Institutional Indifference.
Perpetuation of genocide is not a lone wolf crime. It is the work, wittingly or unwittingly, of many hands.
Political Executive. Governments, both in the state and in New Delhi, have shown cruel indifference to the human rights of the KPs. The concept of Insanyat (humanity) in their context is often given a go-by. Had it not been for some voluntary organisations and untiring efforts its youth, the community would have starved to death with a miserly monthly sustenance allowance of Rs. 500/= per family.
Without exonerating them of serious omissions, UPA dispensations at the centre made some amends by rescuing these ‘refugees’ from sub-human shanties to tenements in Jagati township and by setting aside a quota in government jobs. Modi and his party, other than playing politics over KPs’ plight, has done absolutely nothing, not even filling the vacancies sanctioned way back in 2009. Even BJP’s rehabilitation plan was shelved at the altar of party’s political greed.
National Human Rights Commission (NHRC). A three-member NHRC Bench, headed by Justice M. N. Vetkatachaliah, evaluating conditions leading to the exodus of KPs from the Valley against the ‘stern definition of the Genocide Convention’, recorded ‘the commission is constrained to observe that while acts akin to genocide have occurred in respect of the Kashmiri Pandits…, the crimes against Kashmiri Pandits, grave as they undoubtedly are, fall short of the ‘ultimate’ crime – genocide’. Sadly, the Commission, as usual, delivered a ‘politically correct’ verdict ignoring the reality – KPs were butchered because they were Hindus. NHRC verdict was a clear case of politics overriding KPs’ human rights.
If killings of about a thousand KPs, wholesale burning down of their dwellings and their places of worship do not constitute cleansing of an ethnoreligious group, an essential condition for Genocide, what else was it?

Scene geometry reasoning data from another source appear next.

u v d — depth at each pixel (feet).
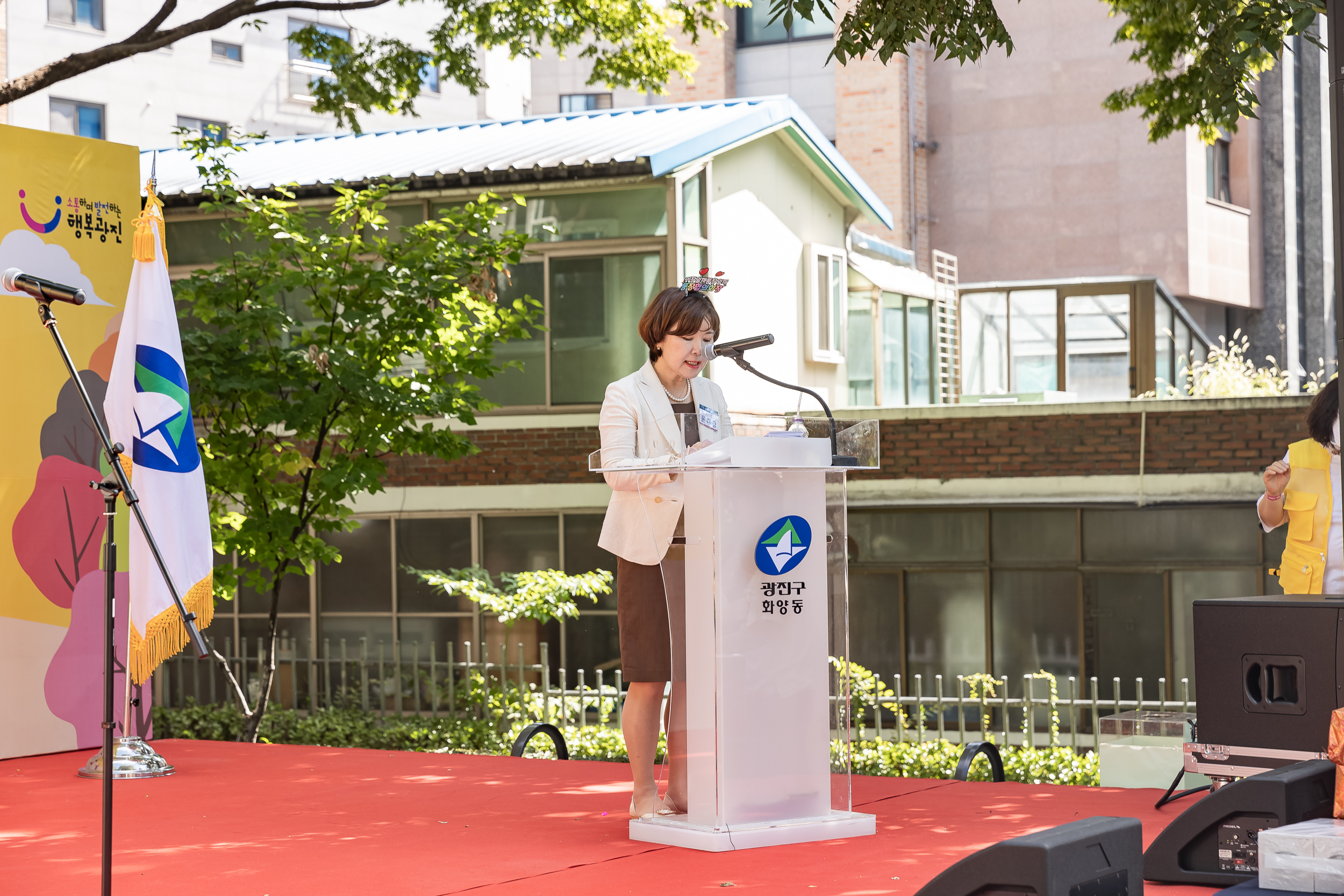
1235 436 43.04
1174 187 78.38
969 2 25.41
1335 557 21.59
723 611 15.89
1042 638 46.73
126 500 15.23
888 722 46.91
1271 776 13.43
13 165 24.56
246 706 37.09
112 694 12.35
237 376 33.06
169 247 47.16
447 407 34.09
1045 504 44.83
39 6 111.14
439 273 33.50
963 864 10.67
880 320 59.11
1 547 24.43
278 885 14.66
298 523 34.71
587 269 44.80
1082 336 68.95
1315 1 23.12
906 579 48.01
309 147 55.11
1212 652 15.61
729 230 48.14
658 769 23.09
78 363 25.41
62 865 15.85
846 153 82.33
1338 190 13.92
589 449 45.01
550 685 46.16
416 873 15.07
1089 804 18.79
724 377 47.50
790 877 14.51
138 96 116.16
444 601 47.19
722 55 83.87
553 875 14.88
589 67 117.29
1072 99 81.05
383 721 42.37
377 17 128.26
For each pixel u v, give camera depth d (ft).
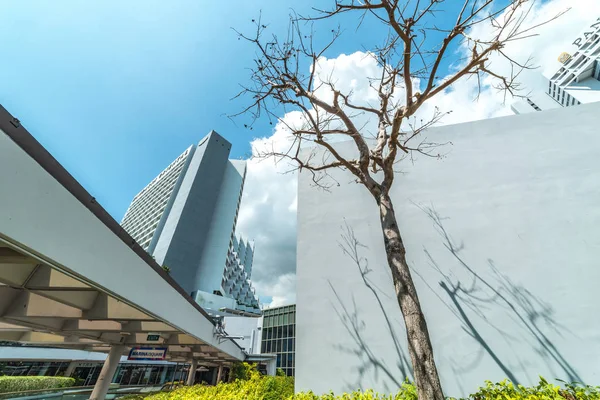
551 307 12.34
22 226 7.33
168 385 62.85
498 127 16.76
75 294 16.19
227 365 72.95
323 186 18.54
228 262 154.81
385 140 13.78
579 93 155.02
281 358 75.97
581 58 158.40
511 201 14.88
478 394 10.12
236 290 171.12
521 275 13.25
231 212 151.23
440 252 14.73
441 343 12.78
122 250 12.96
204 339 27.91
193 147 192.03
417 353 7.85
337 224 17.10
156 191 191.72
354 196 17.70
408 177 17.16
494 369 11.81
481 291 13.38
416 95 11.44
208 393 17.33
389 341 13.32
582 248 13.05
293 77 13.35
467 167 16.39
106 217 11.84
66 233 9.19
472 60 10.30
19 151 7.42
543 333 11.96
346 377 13.01
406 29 10.27
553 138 15.56
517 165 15.60
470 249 14.40
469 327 12.81
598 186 13.97
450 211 15.57
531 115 16.42
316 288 15.51
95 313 17.42
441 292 13.82
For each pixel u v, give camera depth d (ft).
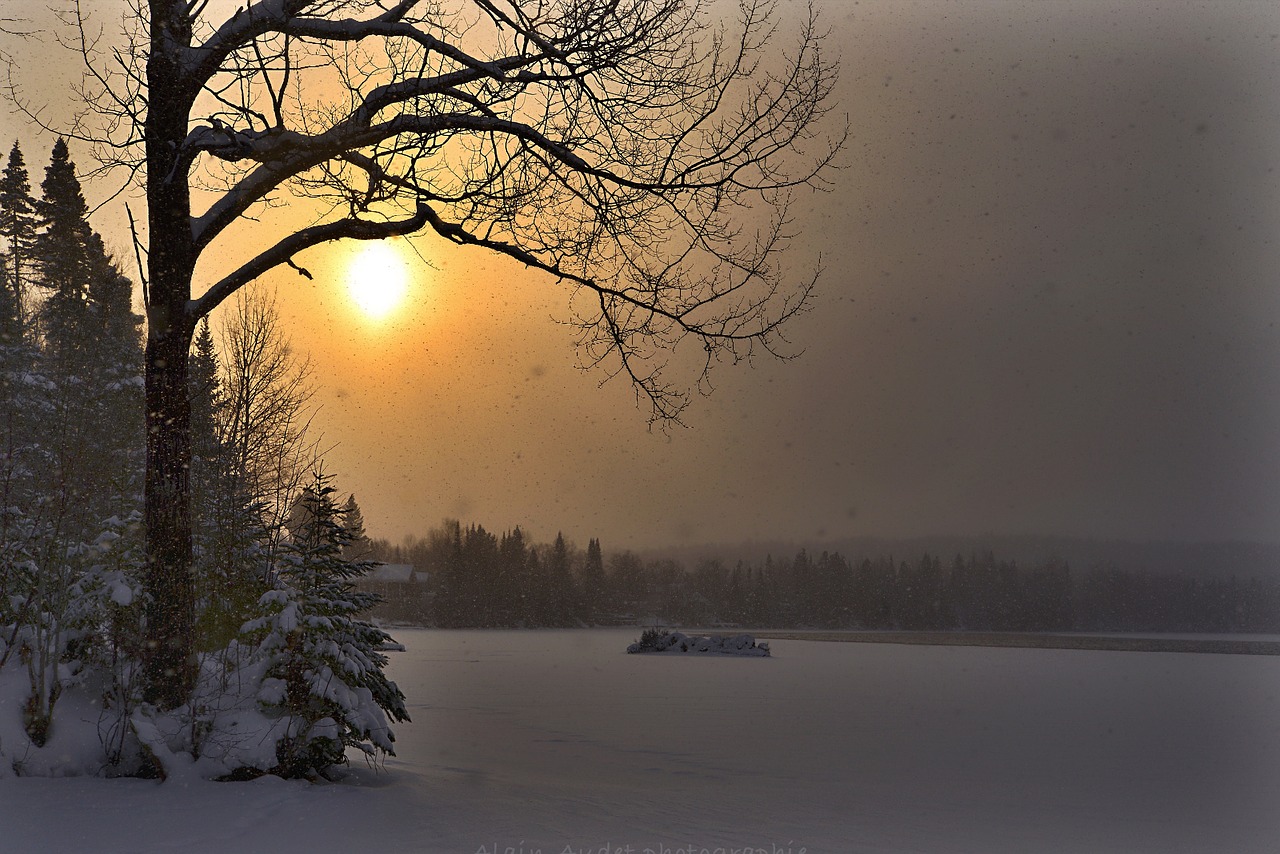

Judiciary. Last year, in a big blow to the KPs’ fight for justice, the Apex Court of India rejected their second plea to re-open investigations into mass killings of members of their community that resulted in their exodus from the Valley. SC upheld its earlier order declining investigation into killings claiming ‘it had happened 27 years ago’. “If SC can scrutinize each case of anti-Sikh riots that happened 33 years and order re-opening of closed ones, why can’t they order a probe into Kashmiri Pandit killings which took place 27 years ago?”, wonders Vikas Padora, the lawyer appearing for KPs. Earlier too, Bitta Karate, who had publicly confessed to killing more than twenty KPs, was let off. The Trial Court judge lamented prosecution’s non-seriousness to seek his conviction. The community fully realizes that justice essentially depends on the impartiality of the state and even-handedness of the judicial system. While their murderers roam free in the Valley, KPs justifiably feel let down by every institution of the state
Looking Ahead.
KPs seem reconciled to their fate. With new generation not having lived in the Valley, the yarning to reclaim moorings is all but lost. Indian political system fully understands this dilemma of the community. Only an out of box solutions like the cancellation of all distress sales by the KPs, as hinted by Ghulam Nabi Azad on the floor of the assembly during his tenure as CM, may infuse some degree of confidence in the beleaguered community. Unfortunately, Azad’s proposition was buried deep under the weight of vested interests of the political class exactly in the way Kashmir Temples and Shrines Bill was. Ultimately, solution to the problem lies in political re-organization of Kashmir valley to set aside an enclave for the KPs. As of now, the only silver lining is the presence of KP youth serving there under UPA rolled out employment package. Maybe the folklore of ‘eleven KP households’ rebuilding KP numbers in the Valley is retold in future.